Westland Lynx AH-1

Westland Lynx AH-1 G-LYNX / ZB500

Registration: G-LYNX / ZB500
Country of origin: UK
Built: Yeovil, England, 1979
Manufacturer: Westland Helicopters
Constructor's Number: 102
Engine: Demonstrator aircraft successively powered by 2x 900shp Rolls-Royce Gem, 2x 1120shp Gem 4, 2x 1200shp Gem 60 and 2x 1350shp LHTEC T800 turboshaft engines

Type: Military utility helicopter

Note: This helicopter G-LYNX / ZB500 is the current holder of the Helicopter World Speed Record at 400.87Km/h (249.09mph).

Details: Following initial orders placed for the Lynx AH1 by the Army Air Corps and the Qatar government, Westland built their own demonstration and trials aircraft to encourage export sales and develop new armament options.

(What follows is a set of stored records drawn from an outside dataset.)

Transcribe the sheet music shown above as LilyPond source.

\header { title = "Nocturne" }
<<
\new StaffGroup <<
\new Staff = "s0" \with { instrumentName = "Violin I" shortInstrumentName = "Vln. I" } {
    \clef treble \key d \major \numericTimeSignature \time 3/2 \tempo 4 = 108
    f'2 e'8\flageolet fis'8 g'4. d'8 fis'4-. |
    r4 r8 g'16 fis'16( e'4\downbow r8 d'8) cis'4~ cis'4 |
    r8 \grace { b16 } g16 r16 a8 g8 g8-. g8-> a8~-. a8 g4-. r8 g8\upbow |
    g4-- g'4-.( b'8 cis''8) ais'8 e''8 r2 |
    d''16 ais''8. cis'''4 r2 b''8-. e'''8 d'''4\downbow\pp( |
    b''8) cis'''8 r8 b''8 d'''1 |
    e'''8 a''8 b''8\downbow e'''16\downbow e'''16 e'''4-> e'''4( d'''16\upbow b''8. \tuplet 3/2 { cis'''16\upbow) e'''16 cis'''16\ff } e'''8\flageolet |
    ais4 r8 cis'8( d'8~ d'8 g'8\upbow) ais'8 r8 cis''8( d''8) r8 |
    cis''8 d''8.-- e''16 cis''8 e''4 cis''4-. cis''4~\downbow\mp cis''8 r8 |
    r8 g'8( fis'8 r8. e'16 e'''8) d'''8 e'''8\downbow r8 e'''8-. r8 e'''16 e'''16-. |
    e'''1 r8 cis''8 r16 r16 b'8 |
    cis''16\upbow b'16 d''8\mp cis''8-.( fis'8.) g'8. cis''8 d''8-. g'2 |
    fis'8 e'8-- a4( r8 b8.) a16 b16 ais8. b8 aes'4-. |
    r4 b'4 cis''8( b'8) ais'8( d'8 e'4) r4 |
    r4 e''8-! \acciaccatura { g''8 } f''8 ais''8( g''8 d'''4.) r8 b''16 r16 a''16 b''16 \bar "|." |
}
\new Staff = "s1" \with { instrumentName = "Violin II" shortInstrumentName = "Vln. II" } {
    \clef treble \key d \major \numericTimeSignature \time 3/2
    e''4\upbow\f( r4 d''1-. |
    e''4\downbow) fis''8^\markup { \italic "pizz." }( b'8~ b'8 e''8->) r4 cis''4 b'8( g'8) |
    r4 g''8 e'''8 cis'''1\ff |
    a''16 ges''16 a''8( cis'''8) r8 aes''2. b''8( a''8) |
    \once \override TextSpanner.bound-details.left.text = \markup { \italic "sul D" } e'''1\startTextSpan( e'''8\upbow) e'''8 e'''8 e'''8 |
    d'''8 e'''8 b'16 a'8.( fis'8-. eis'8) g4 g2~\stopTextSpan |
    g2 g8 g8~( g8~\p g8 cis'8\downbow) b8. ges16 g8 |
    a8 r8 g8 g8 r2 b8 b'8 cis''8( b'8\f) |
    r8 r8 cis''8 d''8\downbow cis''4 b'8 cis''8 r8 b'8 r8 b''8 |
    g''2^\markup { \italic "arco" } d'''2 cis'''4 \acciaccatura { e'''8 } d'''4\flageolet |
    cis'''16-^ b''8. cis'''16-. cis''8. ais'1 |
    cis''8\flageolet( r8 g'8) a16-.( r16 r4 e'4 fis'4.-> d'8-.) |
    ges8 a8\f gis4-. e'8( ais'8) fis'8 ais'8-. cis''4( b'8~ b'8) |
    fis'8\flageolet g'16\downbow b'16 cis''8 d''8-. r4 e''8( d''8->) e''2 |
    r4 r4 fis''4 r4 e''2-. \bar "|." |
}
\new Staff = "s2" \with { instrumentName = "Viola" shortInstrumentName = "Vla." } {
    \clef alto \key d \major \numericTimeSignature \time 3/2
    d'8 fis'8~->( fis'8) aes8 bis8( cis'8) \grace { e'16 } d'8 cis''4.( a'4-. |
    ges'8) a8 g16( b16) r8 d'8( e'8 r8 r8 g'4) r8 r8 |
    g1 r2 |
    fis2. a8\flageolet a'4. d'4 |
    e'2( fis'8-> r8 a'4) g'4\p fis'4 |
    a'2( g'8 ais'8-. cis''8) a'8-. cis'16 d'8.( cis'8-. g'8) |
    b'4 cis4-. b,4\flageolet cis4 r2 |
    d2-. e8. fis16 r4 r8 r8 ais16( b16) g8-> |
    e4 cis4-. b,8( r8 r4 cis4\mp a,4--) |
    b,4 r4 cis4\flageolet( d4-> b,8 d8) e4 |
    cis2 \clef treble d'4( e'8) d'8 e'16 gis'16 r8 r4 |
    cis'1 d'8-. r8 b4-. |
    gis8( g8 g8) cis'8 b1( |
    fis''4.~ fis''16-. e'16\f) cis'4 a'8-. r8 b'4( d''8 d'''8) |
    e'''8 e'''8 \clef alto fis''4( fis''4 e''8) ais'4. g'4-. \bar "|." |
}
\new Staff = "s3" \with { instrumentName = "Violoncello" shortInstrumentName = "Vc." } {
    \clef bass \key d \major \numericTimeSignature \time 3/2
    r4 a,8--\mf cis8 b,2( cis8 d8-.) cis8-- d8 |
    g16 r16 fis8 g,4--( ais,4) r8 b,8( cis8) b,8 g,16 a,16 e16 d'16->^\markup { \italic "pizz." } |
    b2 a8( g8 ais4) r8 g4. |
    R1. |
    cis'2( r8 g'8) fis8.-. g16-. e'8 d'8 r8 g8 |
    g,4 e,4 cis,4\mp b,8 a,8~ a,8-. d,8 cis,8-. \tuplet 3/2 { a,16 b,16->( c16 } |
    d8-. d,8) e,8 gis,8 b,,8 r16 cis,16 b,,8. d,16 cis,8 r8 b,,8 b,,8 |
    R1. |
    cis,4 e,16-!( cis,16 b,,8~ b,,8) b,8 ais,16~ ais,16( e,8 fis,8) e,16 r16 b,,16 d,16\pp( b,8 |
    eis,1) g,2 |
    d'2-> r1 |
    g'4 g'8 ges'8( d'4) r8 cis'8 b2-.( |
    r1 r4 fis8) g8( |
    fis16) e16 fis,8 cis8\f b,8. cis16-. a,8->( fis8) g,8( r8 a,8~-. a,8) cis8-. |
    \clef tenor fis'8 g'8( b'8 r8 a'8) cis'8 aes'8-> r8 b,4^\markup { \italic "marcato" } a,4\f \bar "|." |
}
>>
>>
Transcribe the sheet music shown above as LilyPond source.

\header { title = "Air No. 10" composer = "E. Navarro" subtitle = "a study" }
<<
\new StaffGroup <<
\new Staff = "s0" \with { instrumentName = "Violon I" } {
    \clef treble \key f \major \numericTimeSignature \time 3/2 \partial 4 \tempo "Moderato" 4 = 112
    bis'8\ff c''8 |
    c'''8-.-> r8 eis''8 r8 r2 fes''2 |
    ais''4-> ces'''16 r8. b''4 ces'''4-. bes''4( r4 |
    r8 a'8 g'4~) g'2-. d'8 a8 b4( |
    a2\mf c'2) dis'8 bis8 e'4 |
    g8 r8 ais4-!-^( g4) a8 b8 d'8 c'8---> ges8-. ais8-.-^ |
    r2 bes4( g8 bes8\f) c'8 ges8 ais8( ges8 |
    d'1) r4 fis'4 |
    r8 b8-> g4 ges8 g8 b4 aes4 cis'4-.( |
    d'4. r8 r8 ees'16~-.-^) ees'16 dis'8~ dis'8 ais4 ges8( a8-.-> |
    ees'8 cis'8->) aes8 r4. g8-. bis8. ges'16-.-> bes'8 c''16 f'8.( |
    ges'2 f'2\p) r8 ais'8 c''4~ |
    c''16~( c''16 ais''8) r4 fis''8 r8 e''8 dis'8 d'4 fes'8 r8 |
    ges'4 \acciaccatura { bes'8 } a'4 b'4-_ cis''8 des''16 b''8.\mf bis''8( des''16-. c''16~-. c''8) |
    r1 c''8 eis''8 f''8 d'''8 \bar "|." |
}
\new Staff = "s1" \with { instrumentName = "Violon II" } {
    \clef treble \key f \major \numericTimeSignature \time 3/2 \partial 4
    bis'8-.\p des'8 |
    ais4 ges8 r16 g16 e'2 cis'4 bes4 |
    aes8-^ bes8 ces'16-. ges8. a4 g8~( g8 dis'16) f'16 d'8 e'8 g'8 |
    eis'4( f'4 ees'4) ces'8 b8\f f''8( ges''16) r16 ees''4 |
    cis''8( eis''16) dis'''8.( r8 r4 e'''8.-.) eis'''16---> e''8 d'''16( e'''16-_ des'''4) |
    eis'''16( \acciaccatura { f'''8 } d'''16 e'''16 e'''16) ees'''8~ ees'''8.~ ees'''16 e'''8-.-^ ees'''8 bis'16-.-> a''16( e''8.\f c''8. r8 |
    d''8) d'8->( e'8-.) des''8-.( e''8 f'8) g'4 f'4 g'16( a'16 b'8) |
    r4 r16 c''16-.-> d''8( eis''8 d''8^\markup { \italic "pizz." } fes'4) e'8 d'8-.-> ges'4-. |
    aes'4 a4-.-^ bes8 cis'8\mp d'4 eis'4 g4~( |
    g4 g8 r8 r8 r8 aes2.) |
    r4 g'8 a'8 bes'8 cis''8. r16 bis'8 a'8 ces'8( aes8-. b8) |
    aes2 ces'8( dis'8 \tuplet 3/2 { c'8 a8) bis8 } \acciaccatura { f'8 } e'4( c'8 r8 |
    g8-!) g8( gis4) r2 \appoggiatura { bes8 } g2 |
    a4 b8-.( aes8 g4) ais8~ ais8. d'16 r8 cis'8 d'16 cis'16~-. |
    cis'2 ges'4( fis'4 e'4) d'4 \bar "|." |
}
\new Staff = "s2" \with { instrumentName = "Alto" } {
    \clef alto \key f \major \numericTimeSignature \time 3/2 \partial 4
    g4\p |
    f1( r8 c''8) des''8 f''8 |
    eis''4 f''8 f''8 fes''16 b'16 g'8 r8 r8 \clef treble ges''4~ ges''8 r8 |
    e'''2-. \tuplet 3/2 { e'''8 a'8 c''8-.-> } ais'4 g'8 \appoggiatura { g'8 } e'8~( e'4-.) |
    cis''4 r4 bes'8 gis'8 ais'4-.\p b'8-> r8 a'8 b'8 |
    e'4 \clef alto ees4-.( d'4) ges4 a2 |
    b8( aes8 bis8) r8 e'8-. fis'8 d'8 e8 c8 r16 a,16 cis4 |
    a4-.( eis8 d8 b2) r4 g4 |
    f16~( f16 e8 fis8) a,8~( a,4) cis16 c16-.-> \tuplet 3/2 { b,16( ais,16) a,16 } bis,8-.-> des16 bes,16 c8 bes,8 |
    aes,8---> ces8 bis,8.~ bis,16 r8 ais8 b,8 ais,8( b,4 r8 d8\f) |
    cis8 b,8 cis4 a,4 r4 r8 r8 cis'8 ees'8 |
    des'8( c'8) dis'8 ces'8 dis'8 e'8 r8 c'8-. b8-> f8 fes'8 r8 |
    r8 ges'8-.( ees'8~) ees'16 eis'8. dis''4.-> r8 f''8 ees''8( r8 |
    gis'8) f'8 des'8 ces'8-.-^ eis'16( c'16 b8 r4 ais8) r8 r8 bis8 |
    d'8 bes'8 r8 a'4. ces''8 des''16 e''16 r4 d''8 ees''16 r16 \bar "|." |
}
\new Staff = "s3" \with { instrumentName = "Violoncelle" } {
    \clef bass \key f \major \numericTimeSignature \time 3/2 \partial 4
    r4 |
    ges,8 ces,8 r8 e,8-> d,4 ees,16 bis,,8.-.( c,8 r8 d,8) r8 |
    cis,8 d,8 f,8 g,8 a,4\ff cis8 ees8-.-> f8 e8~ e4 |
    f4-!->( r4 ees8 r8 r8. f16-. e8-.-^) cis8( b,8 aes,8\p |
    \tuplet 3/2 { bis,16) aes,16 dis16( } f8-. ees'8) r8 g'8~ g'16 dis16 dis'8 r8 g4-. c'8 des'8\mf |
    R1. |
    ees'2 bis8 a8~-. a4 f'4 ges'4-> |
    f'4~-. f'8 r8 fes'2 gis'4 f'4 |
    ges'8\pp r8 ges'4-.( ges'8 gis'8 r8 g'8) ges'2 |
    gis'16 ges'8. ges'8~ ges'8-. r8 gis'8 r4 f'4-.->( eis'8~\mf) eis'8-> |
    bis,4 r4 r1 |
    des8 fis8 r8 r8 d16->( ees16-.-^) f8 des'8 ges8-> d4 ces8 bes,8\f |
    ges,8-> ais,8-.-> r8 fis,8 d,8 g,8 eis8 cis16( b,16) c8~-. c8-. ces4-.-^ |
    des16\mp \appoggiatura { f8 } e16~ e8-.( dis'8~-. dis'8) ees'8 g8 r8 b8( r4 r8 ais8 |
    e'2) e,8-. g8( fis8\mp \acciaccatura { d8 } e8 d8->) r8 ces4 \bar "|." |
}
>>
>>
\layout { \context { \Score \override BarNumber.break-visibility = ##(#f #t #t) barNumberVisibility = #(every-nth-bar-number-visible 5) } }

Assembled in September 1978 the airframe was first moved to the experimental build shop at Yeovil for the installation of weapons hard points and electrical fittings and, on 6th November 1978, was allocated the civil registration of G-LYNX before being completed and painted in an overall gloss camouflage colour scheme in early 1979. It first flew on 18th May 1979 and the following month was displayed at the Paris Air Show, prior to departing to Colmienar in Spain in Military markings (ZA500) for a fire-powered demonstration. This was followed by a Scandinavian demonstration tour in October 1979.

During the winter of 1979/80 the aircraft was re-engined with uprated Gem 4 engines and, in May 1980. It continued to carry the civil registration for non-military demonstration flights. Following tours in Sweden, Switzerland and the Middle East, the aircraft was used for various equipment trials until 1983, when it was fitted with two Gem 60 engines for tests. Following these it was stored for two years before being re-worked in mid-1986 for an attempt on the Helicopter World Air Speed Record.

Modification included the addition of water methanol injection to the specially rated Gem 60 engines, an unprated Westland WG 30 main gearbox, aft exhaust jet pipes, installation of the tailplane and offset vertical fins from the WG 30 prototype to counteract the increased torque, and a general clean-up and sealing of the airframe to minimise drag. The single most important change however was the installation of an early set of BERP (British Experimental Rotor Programme) main rotor blades, a unique design using composite materials to shape the blade profile and allow the rotor to produce more lift and power. This profile included a swept 'paddle' tip which slowed down the local airflow and kept speed below Mach 1, preventing the build up of airflow turbulence which normally destroys the aerodynamic lift at higher speeds and thus stops a helicopter from going faster. (The BERP blade concept is now standard on the Lynx and EH101 helicopters).

Following the modification work G-LYNX was reflown on 1st of August 1986 and, following several trial runs, made the actual record attempt on 11th of August over a measured 15km (9 mile) route between Hartlake Bridge and West Huntspill, on the Somerset Levels. The final speed, verified by the FAI, was 400.87 km/h (249.09 mph), a nine percent increase over the previous record set in 1978 by a modified Russian Mil Mi-24

After setting the new world speed record, G-LYNX appeared at the 1986 Farnborough Air Show, and then went into storage except for a brief static appearance at the 1988 Farnborough Air Show, with a mock-up Lynx Mk.9 wheeled undercarriage. The in 1991 the aircraft was modified for flight tests with new 1350 shp LHTEC T800 engines, first flying with this powerplant on 25th September 1991. Later that year, as ZB500, the aircraft was repainted into a new matt desert camouflage colour scheme, but the trials ended soon afterwards and by mid-1992 the helicopter was again in storage with the engines and transmission removed.

In late 1994, Westland agreed to transfer the stripped aircraft to The Helicopter Museum for display and on 19th January 1995 it was relocated to the Helicopter Museum. Although initially on loan for continued spares recovery, ownership was transferred five years later and, so G-LYNX became part of the permanent collection in January 2000. The Museum had meanwhile sourced a main rotorhead, main gearbox, the original BERP blades and other missing components for restoration back into the record-breaking configuration. For this purpose, the original WG30 tail unit and other special components modified for the record attempt, plus two Gem 60 engines, were sent with the aircraft to Westland for installation. The helicopter remained at Yeovil until 8th July 2011 before returning to Weston-Super-Mare for permanent display.

World speed record holder: 400.87 km/h (249.09 mph).